Nella Italia Gregorio ii, il santo, ristorava la disciplina ecclesiastica. Mandava Petronace a ristorare il convento di Monte Cassino fondato da san Benedetto. Paldone, Tatone, Tasone, tre nobili cugini in Benevento, gli porgevano aiuto. Incominciano la propria impresa con recare semplicemente un cesto di pane.
- 376 - I conventi nella Europa ristorano le scienze, le arti, la morale. Se non fossero sorte queste istituzioni, l'Europa sarebbe ricaduta nella barbarie musulmana.
Il monaco Bonifacio da Inghilterra passò nella Francia e venne ad evangelizzare la Germania. Atterrò idoli, abbatté alberi idolatrati. Compie miracoli di guarigione, erige chiese e salva i popoli battezzati dall'eretico Eremvolfo. Inghilterra e Francia applaudono. Italia ne gode. Il pontefice Gregorio iii gli invia il pallio con il titolo e l'autorità di arcivescovo.

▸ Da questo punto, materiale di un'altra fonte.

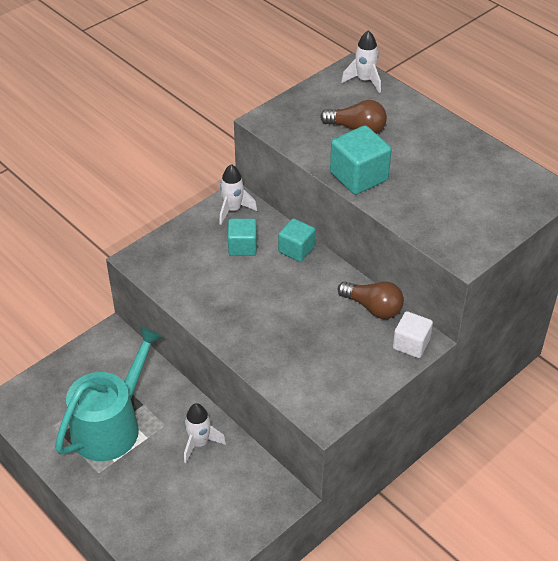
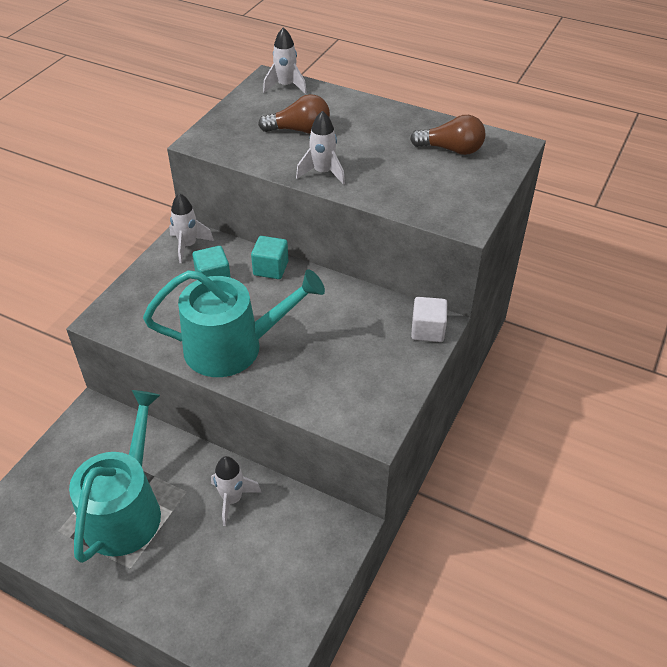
camera: 20 degrees left, 0 degrees up
turquoise cube [330,125,392,195] -> white rocket [296,111,345,185]
brown light bulb [338,281,404,319] -> brown light bulb moved to [410,115,485,155]
none -> turquoise watering can [143,269,325,377]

Per tre volte Bonifacio compie il viaggio da Germania a Roma per riferire al pontefice e ottenerne compagni. Il papa gli assegna san Vunebaldo [306]e san Villibaldo373, che pellegrinando erano stati in oriente e avevano riportato le tradizioni della assunzione della Vergine al cielo.
Oh come son belli i passi di chi viene evangelizzando la pace ed i beni celesti374! Questi intrepidi sono i grandi i quali un giorno con Gesù sederanno per giudicare la terra. I persecutori alla lor volta li scorgeremo abbattuti ai lor piedi. Non temiamo i tristi! Ci rivedremo un dì al giudizio del Signore!
1. I persecutori e le vittime.
2. Giustiniano ii rientra in Costantinopoli e fa strage de' suoi avversari.
3. Si attenta a vendicarsi di Chersone e ne ha la morte.
4. Imperatori che si avvicendano sul trono di Costantinopoli.
5. Leone Isaurico muove persecuzioni alle immagini sacre.
6. San Giovanni Damasceno e sant'Andrea di Creta. Nel 741 avvengono tremuoti in tutto l'oriente.
7. Carlo Martello resiste ai saraceni in occidente. Buone opere di monaci e di sacerdoti santi.